Coming upon a film like Very Good Girls, one is inclined to immediately distrust the title. Not just “Good” Girls, but “VERY Good” Girls. Who are they kidding, right? Titles like that are usually drenched in thick irony and contradiction.
We saw Elizabeth Olsen in Martha Marcy May Marlene, unafraid to put her body on display while suppressing questionable moral decisions as a lost little girl. Dakota Fanning is all grown up now, singing “Cherry Bomb” and ready to take on adult roles. Surely she can’t be all that good, right? The talented duo do participate in some poor behavior in screenwriter Naomi Foner’s directorial debut. Nothing rises above the level of an after school special, though, making this a disappointment in about every conceivable way.
Lilly (Fanning) and Gerry (Olsen) are the bestest of friends. In a tease to get up the hopes of those looking for extreme irony from the title, the pair go streaking across a public beach in the opening scene. That is more goofy than rebellious though, despite Gerry’s more outgoing personality potentially being a bad peer influence on her shier, more structured friend. During their last summer together before college they do agree to enact the American Pie pact of losing their virginity before the next stage of their life. Lucky for them they run into hunky photographer and part-time dessert seller David (Boyd Holbrook) on the way home.
Gerry is intrigued. Lilly thinks he’s a dope. Guess which one he likes and who will be holding a secret with her all summer?
There is very little to surprise one about the course of Very Good Girls. Practically right from the get-go the blueprint is superimposed over every action and the film proceeds to go on auto-pilot from there without any panache to the storytelling or its characters. Audiences could take more interest in creating a betting pool as to how and when the film’s primary deception is unmasked. This is getting well ahead of the story which has to track Fanning’s Lilly from the sensitive flower she is named after to sneaking in boys through windows to shower with.

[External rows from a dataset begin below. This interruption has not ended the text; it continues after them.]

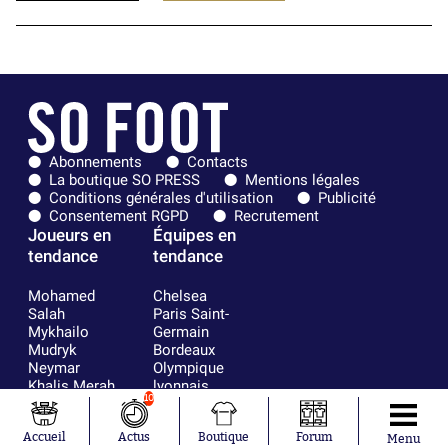
Abonnements
Contacts
La boutique SO PRESS
Mentions légales
Conditions générales d'utilisation
Publicité
Consentement RGPD
Recrutement
Joueurs en
Équipes en
tendance
tendance
Mohamed
Chelsea
Salah
Paris Saint-
Mykhailo
Germain
Mudryk
Bordeaux
Neymar
Olympique
Khalis Merah
lyonnais
10
Loïs Openda
FIFA
Moussa
Real Madrid
Accueil
Actus
Boutique
Forum
Niakhaté
RC Strasbourg
Menu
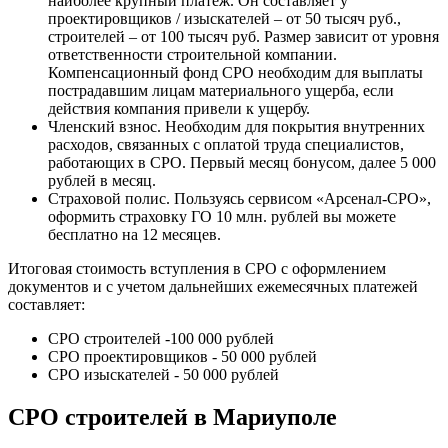
наиболее крупный платеж. Он составляет у
проектировщиков / изыскателей – от 50 тысяч руб.,
строителей – от 100 тысяч руб. Размер зависит от уровня
ответственности строительной компании.
Компенсационный фонд СРО необходим для выплаты
пострадавшим лицам материального ущерба, если
действия компания привели к ущербу.
Членский взнос. Необходим для покрытия внутренних
расходов, связанных с оплатой труда специалистов,
работающих в СРО. Первый месяц бонусом, далее 5 000
рублей в месяц.
Страховой полис. Пользуясь сервисом «Арсенал-СРО»,
оформить страховку ГО 10 млн. рублей вы можете
бесплатно на 12 месяцев.
Итоговая стоимость вступления в СРО с оформлением
документов и с учетом дальнейших ежемесячных платежей
составляет:
СРО строителей -100 000 рублей
СРО проектировщиков - 50 000 рублей
СРО изыскателей - 50 000 рублей
СРО строителей в Мариуполе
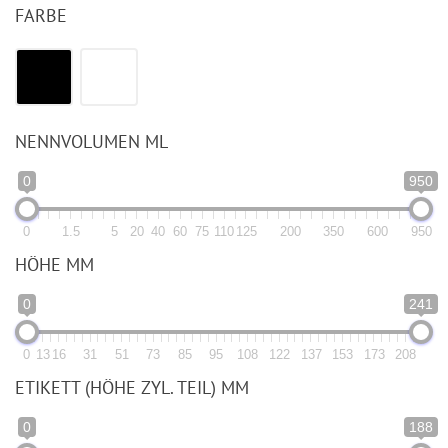
FARBE
NENNVOLUMEN ML
0
950
0
1.5
5
20
40
60
75
110
125
200
350
600
950
HÖHE MM
0
241
0
13
16
31
51
73
85
95
108
122
137
153
173
208
ETIKETT (HÖHE ZYL. TEIL) MM
0
188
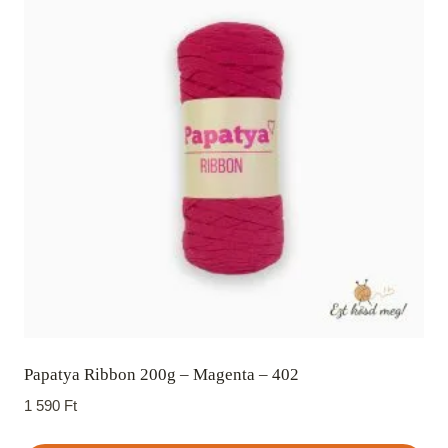
Papatya Ribbon 200g – Magenta – 402
1 590
Ft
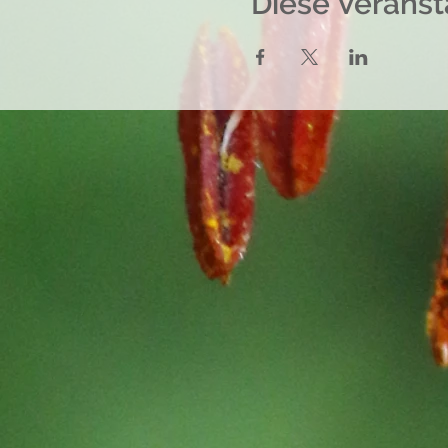
Diese Veranst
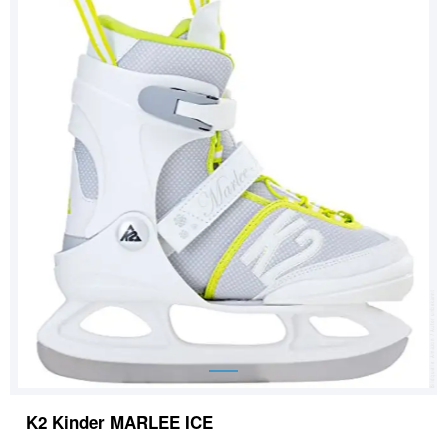
K2 Kinder MARLEE ICE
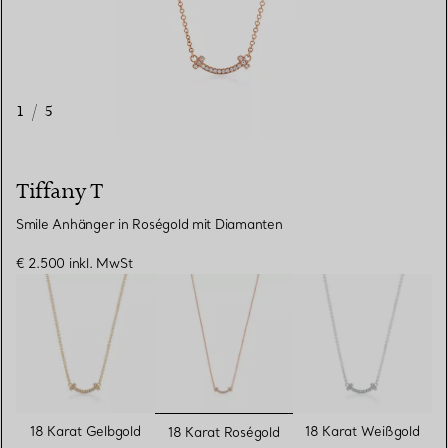
1
/
5
Tiffany T
Smile Anhänger in Roségold mit Diamanten
€ 2.500
inkl. MwSt
ausgewählt
18 Karat Gelbgold
18 Karat Weißgold
18 Karat Roségold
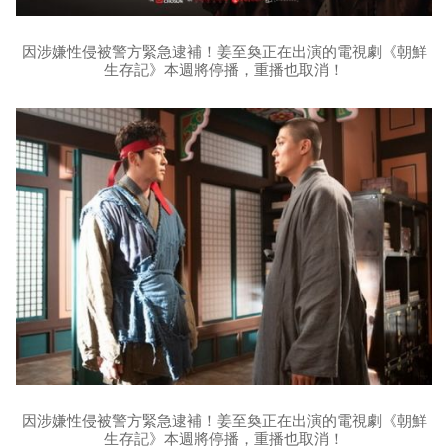
因涉嫌性侵被警方緊急逮補！姜至奐正在出演的電視劇《朝鮮
生存記》本週將停播，重播也取消！
因涉嫌性侵被警方緊急逮補！姜至奐正在出演的電視劇《朝鮮
生存記》本週將停播，重播也取消！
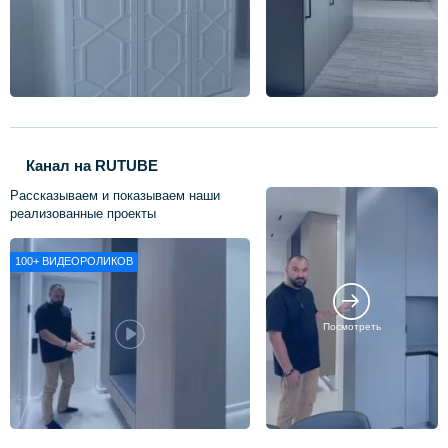
Канал на RUTUBE
Рассказываем и показываем наши
реализованные проекты
100+
ВИДЕОРОЛИКОВ
Посмотреть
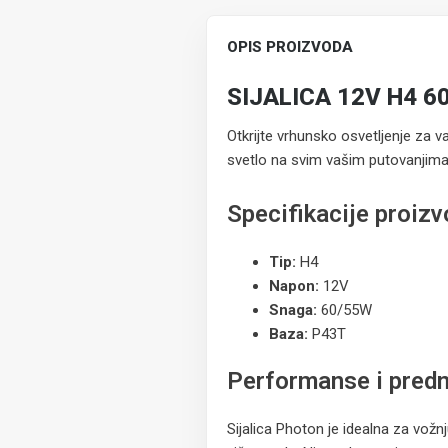
OPIS PROIZVODA
SIJALICA 12V H4 
Otkrijte vrhunsko osvetljenje za v
svetlo na svim vašim putovanjima
Specifikacije proiz
Tip:
H4
Napon:
12V
Snaga:
60/55W
Baza:
P43T
Performanse i predn
Sijalica Photon je idealna za vožnj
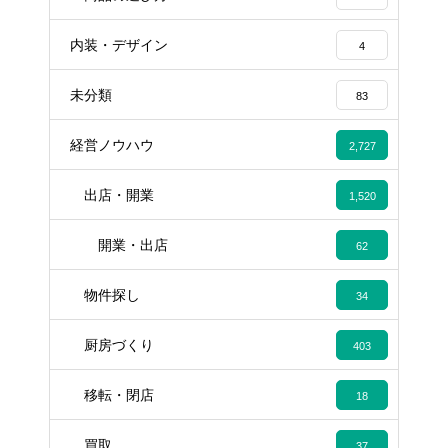
内装・デザイン
4
未分類
83
経営ノウハウ
2,727
出店・開業
1,520
開業・出店
62
物件探し
34
厨房づくり
403
移転・閉店
18
買取
37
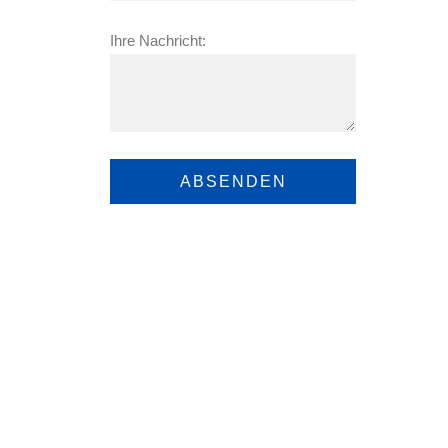
Ihre Nachricht:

Her behavior is spurred on by the other sneaking around in her home as she catches her dad (Clark Gregg) making out with a patient in the first ten minutes. The tug-o-war that develops between Lilly and her mother (Ellen Barkin) is easily the most dramatically frustrating of the whole affair. In one scene she is angrily pitching mom to bring dad home and the next has her lashing out at dad to stay away. All that’s missing is Jimmy Durante singing “Did You Ever Have the Feeling…”
The most hellbound sin that is in any way associated with the film is not lying or having sex before marriage, but wasting such a promising cast. On one side of parental guidance you have the separated Barkin and Gregg and, on the other, Gerry’s folks are represented by Richard Dreyfuss and Demi Moore. This pair have so little screen time that its easier to focus on just why they signed on in the first place. Dreyfuss may have negotiated his few scenes by being allowed to make rants against the government. Unless serving food has become Moore’s passion, we can only imagine that her work was significantly left on the cutting floor. As for Peter Sarsgaard, he has played his share of bad guys and creepy antagonists, but to see him merely as the creepy older boss trying to make some overtime with Dakota Fanning is merely depressing and a waste of his talents.
Very Good Girls does not test your moral constitution nor offend any fibers or raise any hairs on your neck; it is just so spectacularly bland to have an extreme opinion in the positive or the negative. Fanning and Olsen are fine but each have been better. Holbrook is so non-descript he wouldn’t qualify for a guest spot on SNL‘s The Californians.
There are no surprises and no insights into youth sexuality, behavior or friendship. To open with a pair of high school graduates streaking and end with make-up frolicking through the home sprinklers, something in that stripped down midsection needs to justify that happiness or the implications of its reductive view of young women. Since her praise for 1988’s Running on Empty, Foner’s screenplays for Losing Isaiah and Bee Season have been messy, unfocused pieces that were likely forgotten in your mind until their names just popped up here. Very Good Girls will almost certainly suffer the same fate.